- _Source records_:
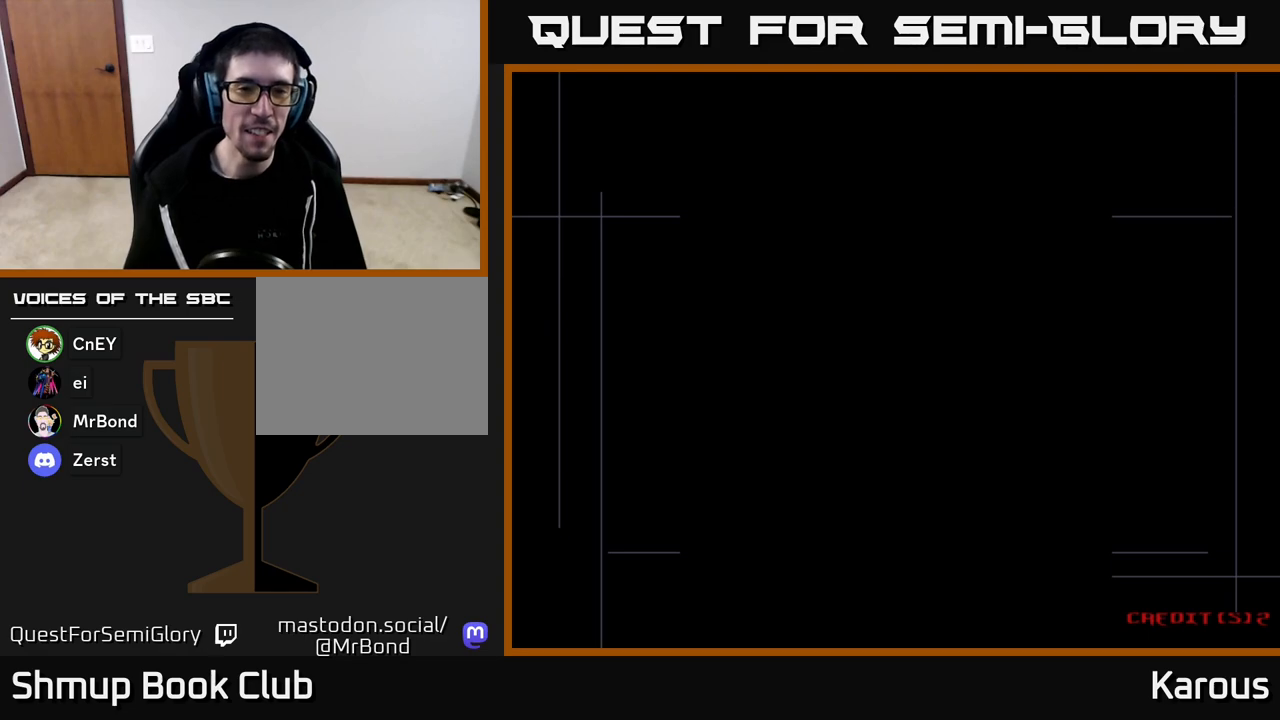
{"buttons": ["A"], "left_stick": "center", "right_stick": "center", "events": [[83, "A", "down"]]}
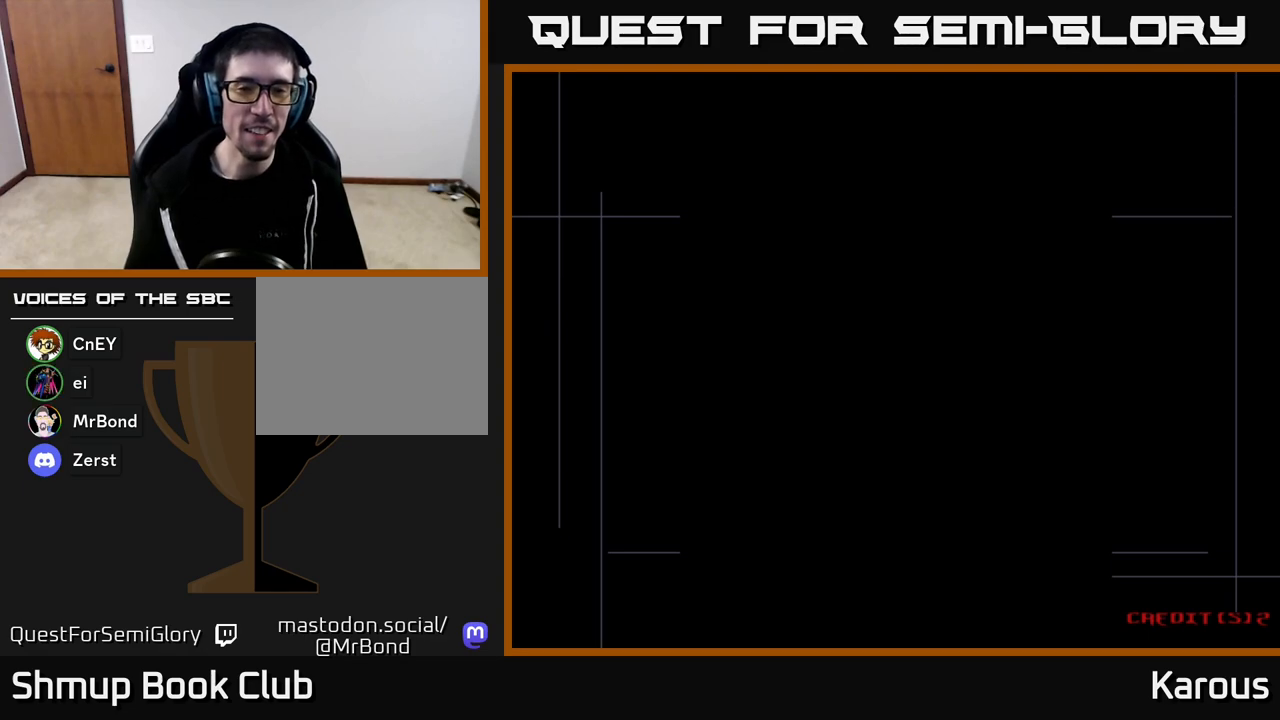
{"buttons": ["A"], "left_stick": "center", "right_stick": "center", "events": [[233, "DPAD_UP", "down"], [367, "A", "up"], [417, "DPAD_UP", "up"], [500, "A", "down"]]}
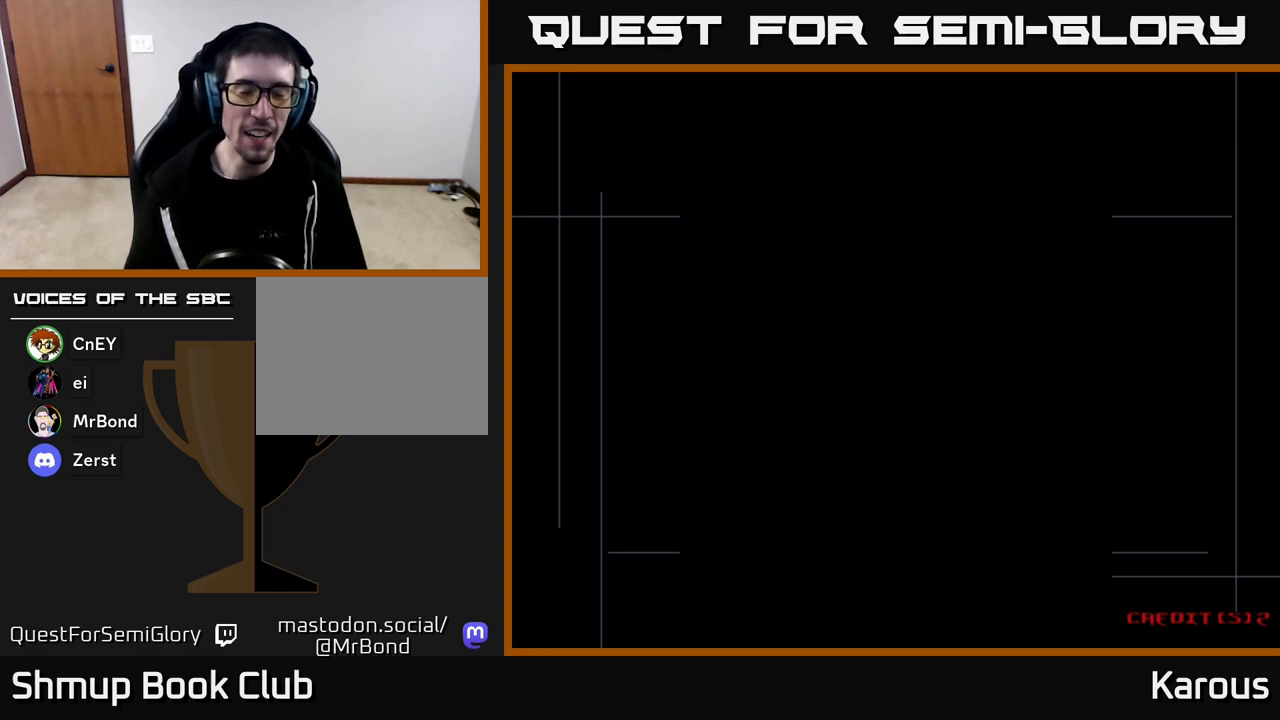
{"buttons": ["DPAD_UP"], "left_stick": "center", "right_stick": "center", "events": [[417, "A", "up"], [417, "DPAD_UP", "down"]]}
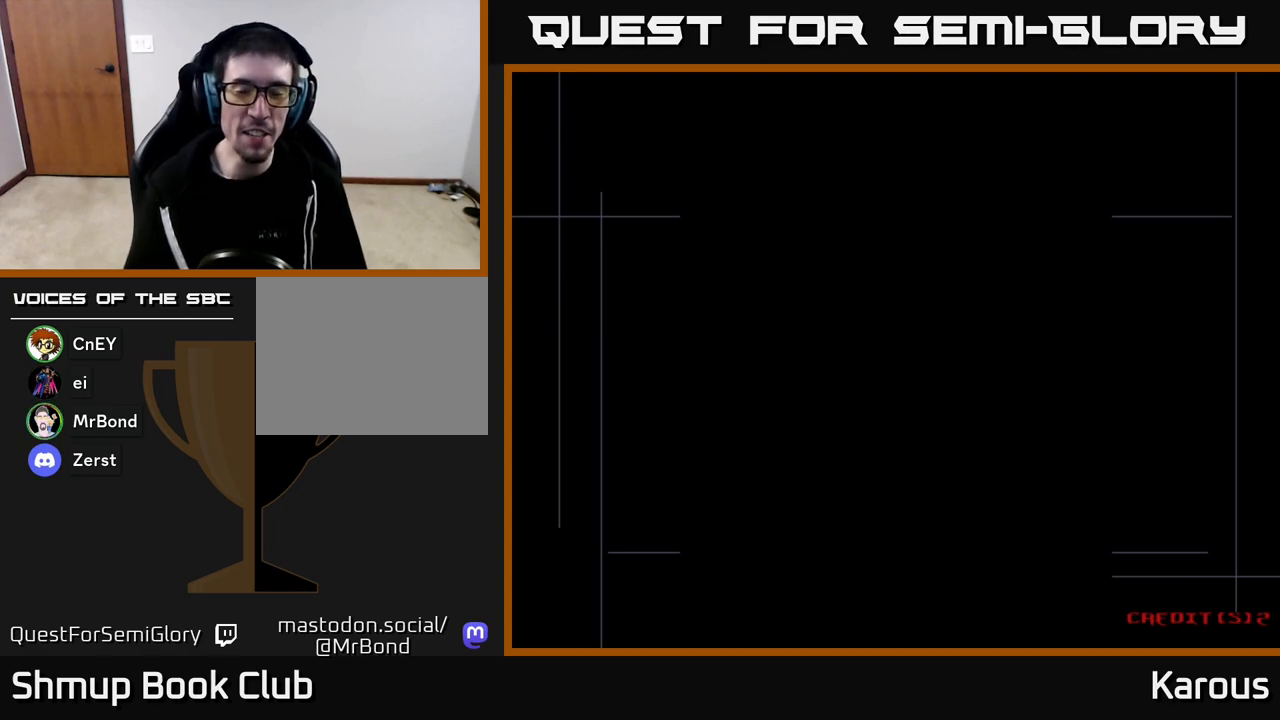
{"buttons": ["A"], "left_stick": "center", "right_stick": "center", "events": [[167, "DPAD_UP", "up"], [183, "A", "down"]]}
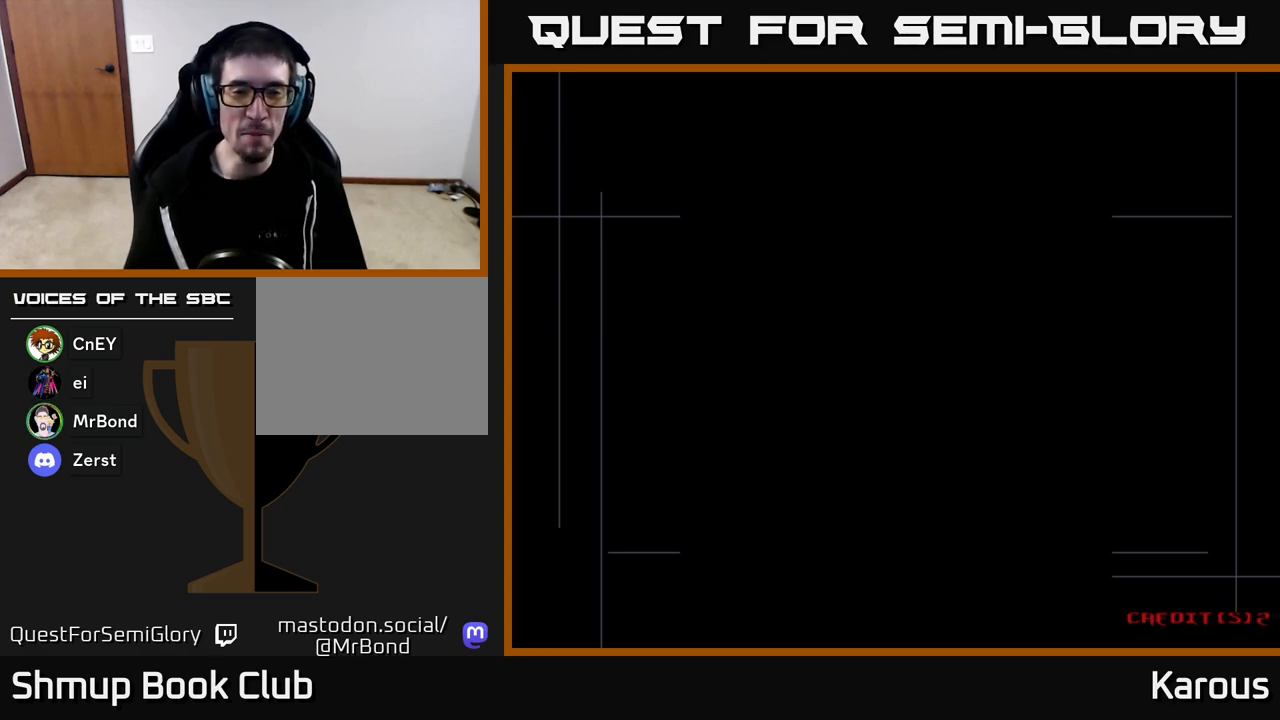
{"buttons": [], "left_stick": "center", "right_stick": "center", "events": [[217, "DPAD_UP", "down"], [233, "A", "up"], [333, "DPAD_UP", "up"]]}
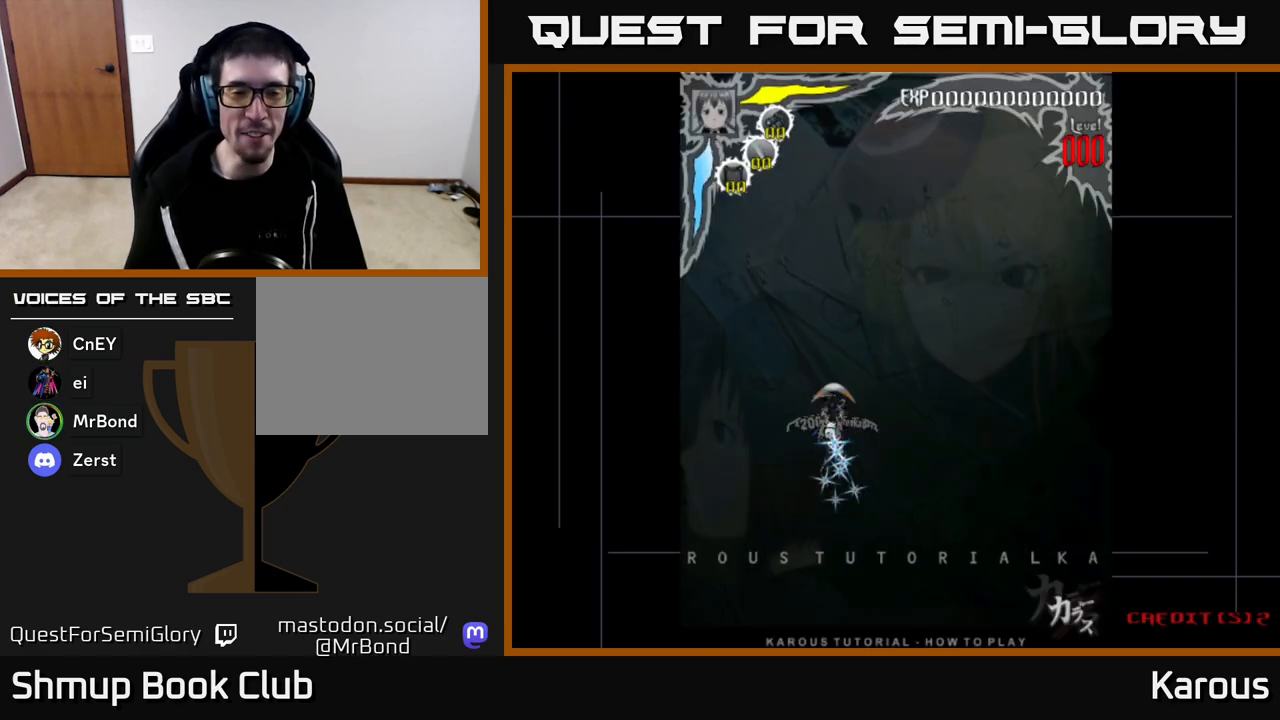
{"buttons": [], "left_stick": "center", "right_stick": "center", "events": [[67, "DPAD_UP", "down"], [183, "DPAD_UP", "up"], [283, "A", "down"], [500, "A", "up"]]}
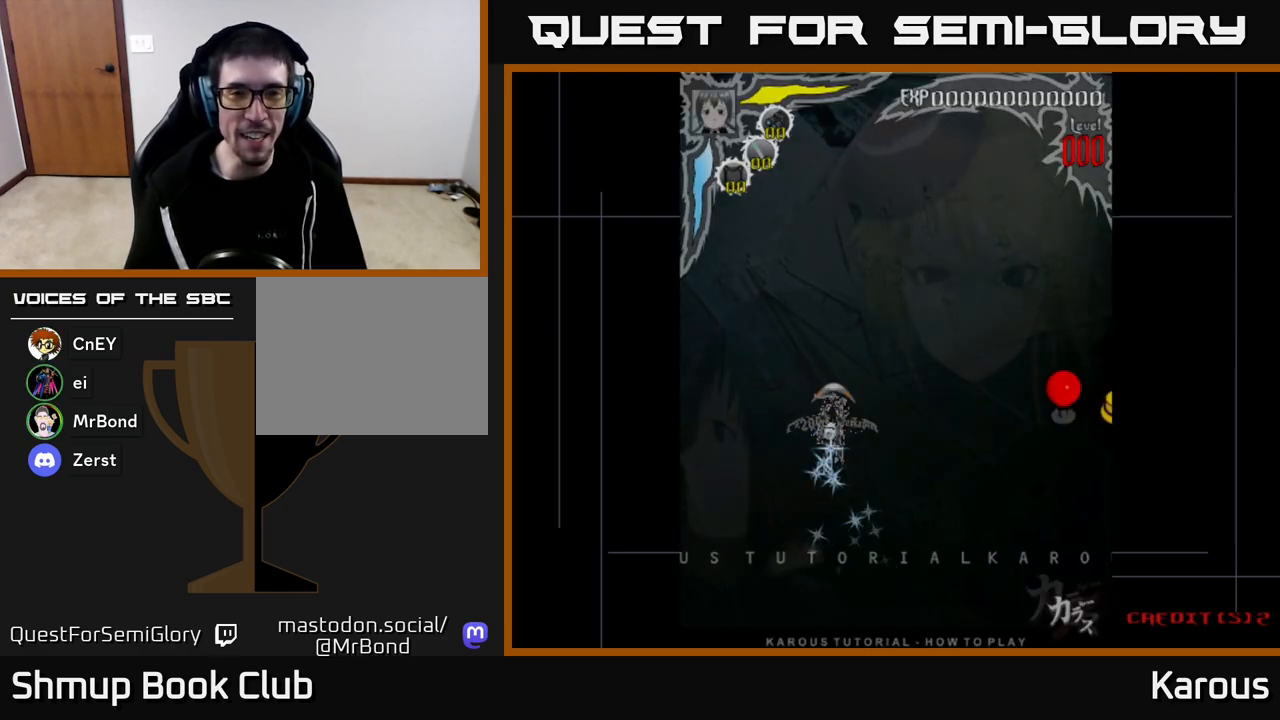
{"buttons": ["A"], "left_stick": "center", "right_stick": "center", "events": [[67, "A", "down"], [167, "A", "up"], [267, "A", "down"], [350, "A", "up"], [500, "A", "down"]]}
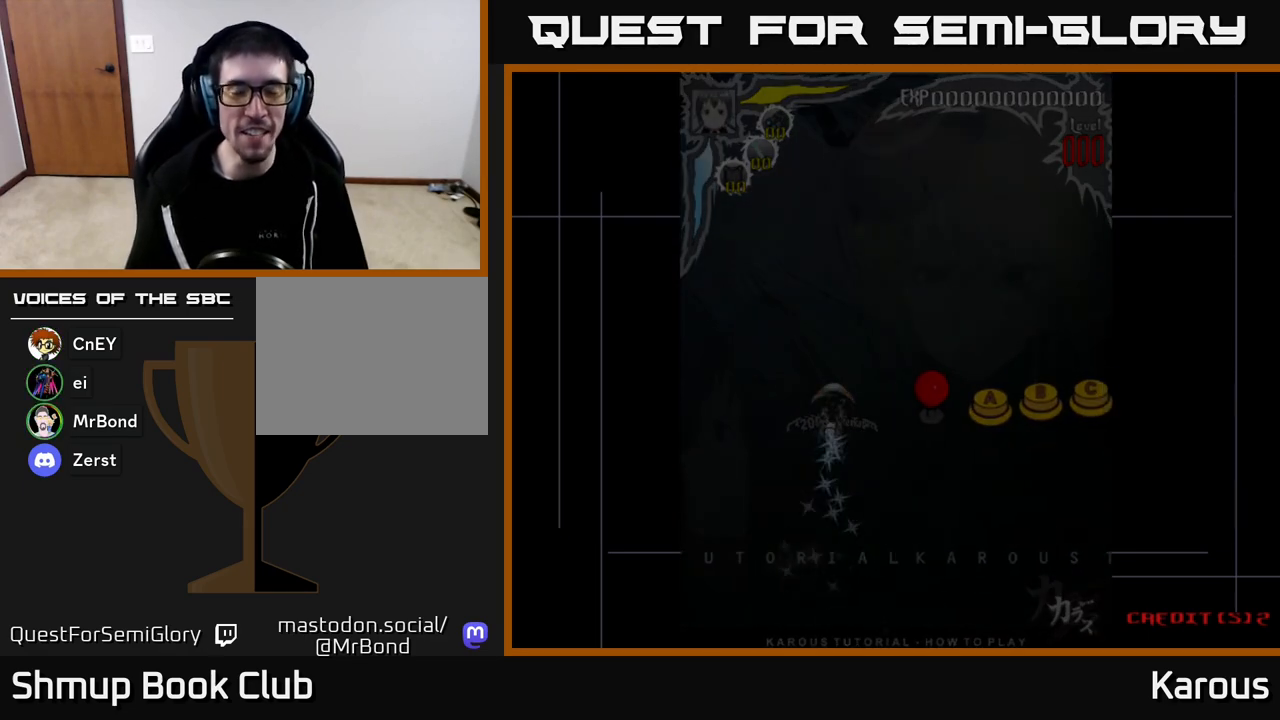
{"buttons": [], "left_stick": "center", "right_stick": "center", "events": [[83, "A", "up"], [183, "A", "down"], [267, "A", "up"], [367, "A", "down"], [467, "A", "up"]]}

- _WHAT IS EXPECTED_: Transcribe each record above exactly, leaving every picture out of the copy.

- _WRITTEN RESPONSE_:
{"buttons": ["A"], "left_stick": "center", "right_stick": "center", "events": [[83, "A", "down"]]}
{"buttons": ["A"], "left_stick": "center", "right_stick": "center", "events": [[233, "DPAD_UP", "down"], [367, "A", "up"], [417, "DPAD_UP", "up"], [500, "A", "down"]]}
{"buttons": ["DPAD_UP"], "left_stick": "center", "right_stick": "center", "events": [[417, "A", "up"], [417, "DPAD_UP", "down"]]}
{"buttons": ["A"], "left_stick": "center", "right_stick": "center", "events": [[167, "DPAD_UP", "up"], [183, "A", "down"]]}
{"buttons": [], "left_stick": "center", "right_stick": "center", "events": [[217, "DPAD_UP", "down"], [233, "A", "up"], [333, "DPAD_UP", "up"]]}
{"buttons": [], "left_stick": "center", "right_stick": "center", "events": [[67, "DPAD_UP", "down"], [183, "DPAD_UP", "up"], [283, "A", "down"], [500, "A", "up"]]}
{"buttons": ["A"], "left_stick": "center", "right_stick": "center", "events": [[67, "A", "down"], [167, "A", "up"], [267, "A", "down"], [350, "A", "up"], [500, "A", "down"]]}
{"buttons": [], "left_stick": "center", "right_stick": "center", "events": [[83, "A", "up"], [183, "A", "down"], [267, "A", "up"], [367, "A", "down"], [467, "A", "up"]]}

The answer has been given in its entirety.